Should I do the same for the ad10 - ad14 drives before I gmirror?  

And should I mount the partitions before I start installing?  What should I configure while installing/after installing?

Thanking you all for your time and help,

atwinix


----------



## SirDice (Dec 13, 2010)

Why are you gstriping ZFS? Use the functionality of ZFS.

And you really don't want to stripe your swap. When one of the drives fail the entire swap will fail.


----------



## phoenix (Dec 13, 2010)

atwinix said:
			
		

> I am installing FreeBSD 8.1 x64 through the Fixit Shell and I need to set it up to run on ZFS.  I am currently experimenting in a virtual environment before I build the actual system. (See attached File)
> 
> I have ad4, ad6 and ad8 to be striped and then mirrored to ad10, ad12 and ad14.



No, no, no, and no!

First, you want mirrors (RAID1) striped together (RAID0) to get RAID1+0 aka RAID10.  You do *not* want stripes (RAID0) mirrored together (RAID1) to get RAID0+1.  Bad things will happen.
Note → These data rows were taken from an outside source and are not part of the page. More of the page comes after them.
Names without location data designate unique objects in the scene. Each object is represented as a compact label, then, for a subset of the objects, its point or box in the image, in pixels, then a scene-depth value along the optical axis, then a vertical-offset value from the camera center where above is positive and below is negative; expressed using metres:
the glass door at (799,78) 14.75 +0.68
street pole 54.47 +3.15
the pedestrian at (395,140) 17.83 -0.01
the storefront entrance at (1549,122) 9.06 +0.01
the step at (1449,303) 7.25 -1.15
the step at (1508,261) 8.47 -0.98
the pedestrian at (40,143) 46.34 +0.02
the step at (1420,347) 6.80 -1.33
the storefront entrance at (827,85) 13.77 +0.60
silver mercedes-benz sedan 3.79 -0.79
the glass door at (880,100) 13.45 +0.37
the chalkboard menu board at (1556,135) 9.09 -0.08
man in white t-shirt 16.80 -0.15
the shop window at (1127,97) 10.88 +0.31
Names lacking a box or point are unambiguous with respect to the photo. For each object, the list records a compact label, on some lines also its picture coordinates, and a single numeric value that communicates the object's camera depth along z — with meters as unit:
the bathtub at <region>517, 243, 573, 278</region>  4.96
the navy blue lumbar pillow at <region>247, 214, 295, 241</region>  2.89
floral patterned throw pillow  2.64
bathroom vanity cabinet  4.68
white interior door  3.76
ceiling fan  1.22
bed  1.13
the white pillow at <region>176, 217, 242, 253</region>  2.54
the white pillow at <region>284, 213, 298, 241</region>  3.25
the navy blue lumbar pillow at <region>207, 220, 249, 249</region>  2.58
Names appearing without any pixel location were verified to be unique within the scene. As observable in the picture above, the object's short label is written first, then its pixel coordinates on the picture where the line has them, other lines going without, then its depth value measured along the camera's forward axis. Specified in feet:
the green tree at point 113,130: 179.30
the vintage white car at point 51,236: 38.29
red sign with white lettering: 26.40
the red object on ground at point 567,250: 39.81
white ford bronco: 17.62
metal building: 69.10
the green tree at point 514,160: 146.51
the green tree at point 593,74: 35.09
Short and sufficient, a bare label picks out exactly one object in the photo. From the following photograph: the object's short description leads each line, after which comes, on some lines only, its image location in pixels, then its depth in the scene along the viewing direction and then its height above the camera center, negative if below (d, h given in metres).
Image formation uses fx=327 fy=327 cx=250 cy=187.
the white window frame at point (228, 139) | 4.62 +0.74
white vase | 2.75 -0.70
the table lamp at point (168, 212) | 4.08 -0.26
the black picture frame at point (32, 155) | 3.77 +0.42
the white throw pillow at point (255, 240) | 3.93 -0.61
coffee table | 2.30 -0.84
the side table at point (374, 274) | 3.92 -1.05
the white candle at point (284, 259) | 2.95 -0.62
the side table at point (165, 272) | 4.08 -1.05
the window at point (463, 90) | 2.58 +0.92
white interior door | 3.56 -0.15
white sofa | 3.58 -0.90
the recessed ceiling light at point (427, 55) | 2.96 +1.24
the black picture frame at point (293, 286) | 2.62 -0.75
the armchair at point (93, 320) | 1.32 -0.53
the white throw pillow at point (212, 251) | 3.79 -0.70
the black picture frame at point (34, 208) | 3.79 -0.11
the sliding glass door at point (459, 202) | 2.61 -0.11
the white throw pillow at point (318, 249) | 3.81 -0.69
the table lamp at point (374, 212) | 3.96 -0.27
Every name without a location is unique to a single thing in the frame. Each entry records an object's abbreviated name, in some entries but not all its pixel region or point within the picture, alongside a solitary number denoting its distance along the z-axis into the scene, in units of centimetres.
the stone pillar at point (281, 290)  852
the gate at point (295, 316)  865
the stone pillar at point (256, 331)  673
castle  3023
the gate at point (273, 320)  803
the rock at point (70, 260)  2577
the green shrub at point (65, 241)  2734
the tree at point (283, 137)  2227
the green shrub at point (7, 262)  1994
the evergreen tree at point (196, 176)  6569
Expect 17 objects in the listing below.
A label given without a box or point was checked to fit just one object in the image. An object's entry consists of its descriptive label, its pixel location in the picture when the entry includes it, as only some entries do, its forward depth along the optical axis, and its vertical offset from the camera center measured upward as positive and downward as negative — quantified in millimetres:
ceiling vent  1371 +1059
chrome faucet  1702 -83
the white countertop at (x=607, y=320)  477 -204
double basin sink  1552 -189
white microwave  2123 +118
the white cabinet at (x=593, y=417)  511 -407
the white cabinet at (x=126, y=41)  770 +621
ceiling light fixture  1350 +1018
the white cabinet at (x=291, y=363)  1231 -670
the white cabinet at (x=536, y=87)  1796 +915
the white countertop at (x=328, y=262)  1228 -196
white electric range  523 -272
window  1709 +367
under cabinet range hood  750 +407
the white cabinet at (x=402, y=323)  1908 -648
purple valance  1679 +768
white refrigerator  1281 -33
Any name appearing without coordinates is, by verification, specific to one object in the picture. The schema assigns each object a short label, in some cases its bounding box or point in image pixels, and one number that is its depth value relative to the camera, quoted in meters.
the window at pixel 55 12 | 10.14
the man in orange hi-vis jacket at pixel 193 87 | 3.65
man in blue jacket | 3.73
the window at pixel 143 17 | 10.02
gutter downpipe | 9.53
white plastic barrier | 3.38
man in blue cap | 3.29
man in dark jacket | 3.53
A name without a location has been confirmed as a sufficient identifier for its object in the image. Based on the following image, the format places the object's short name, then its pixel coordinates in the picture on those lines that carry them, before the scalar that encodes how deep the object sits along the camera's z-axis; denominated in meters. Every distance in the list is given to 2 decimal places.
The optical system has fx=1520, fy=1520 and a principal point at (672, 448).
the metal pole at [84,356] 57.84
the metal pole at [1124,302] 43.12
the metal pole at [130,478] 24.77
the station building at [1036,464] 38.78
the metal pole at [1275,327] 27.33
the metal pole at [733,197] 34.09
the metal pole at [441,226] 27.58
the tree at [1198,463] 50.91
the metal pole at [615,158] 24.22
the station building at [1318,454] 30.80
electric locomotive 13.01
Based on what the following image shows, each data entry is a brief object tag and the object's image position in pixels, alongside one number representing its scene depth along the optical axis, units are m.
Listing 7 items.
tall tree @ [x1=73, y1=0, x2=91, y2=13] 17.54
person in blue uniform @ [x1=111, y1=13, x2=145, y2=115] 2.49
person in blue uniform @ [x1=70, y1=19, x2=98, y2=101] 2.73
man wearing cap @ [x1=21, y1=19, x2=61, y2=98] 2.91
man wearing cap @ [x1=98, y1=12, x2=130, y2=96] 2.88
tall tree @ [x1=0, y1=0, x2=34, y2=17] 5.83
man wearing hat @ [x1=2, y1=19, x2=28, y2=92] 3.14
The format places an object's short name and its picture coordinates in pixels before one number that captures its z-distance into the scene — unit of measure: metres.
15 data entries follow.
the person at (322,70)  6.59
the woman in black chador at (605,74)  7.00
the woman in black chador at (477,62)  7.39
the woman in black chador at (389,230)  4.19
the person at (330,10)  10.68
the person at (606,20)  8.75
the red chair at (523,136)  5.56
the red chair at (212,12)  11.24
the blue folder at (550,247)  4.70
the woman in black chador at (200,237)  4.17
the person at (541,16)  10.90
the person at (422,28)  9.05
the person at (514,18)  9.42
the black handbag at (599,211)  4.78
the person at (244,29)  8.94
Second, ZFS will do all of that for you.  It automatically stripes together any vdevs you create.  Thus, just create ZFS mirror vdevs, add them all to the same pool, and be done with it:
`# zpool create mypool mirror ad4 ad4 mirror ad8 ad10 mirror ad12 ad14`

Or, if you want to do it in multiple commands:
`# zpool create mypool mirror ad4 ad6`
`# zpool add mypool mirror ad8 ad10`
`# zpool add mypool mirror ad12 ad14`

Third, make your life easy.  Download the PC-BSD 8.1 ISO, and use that to configure a basic mirror pool using 2 drives (ad4, ad6), use it to install FreeBSD, then boot into it.  Finally, add the other two mirror vdevs, and you're done.


----------



## atwinix (Dec 14, 2010)

Well, thanks for the tips guys. I shall definitely revise my method.


----------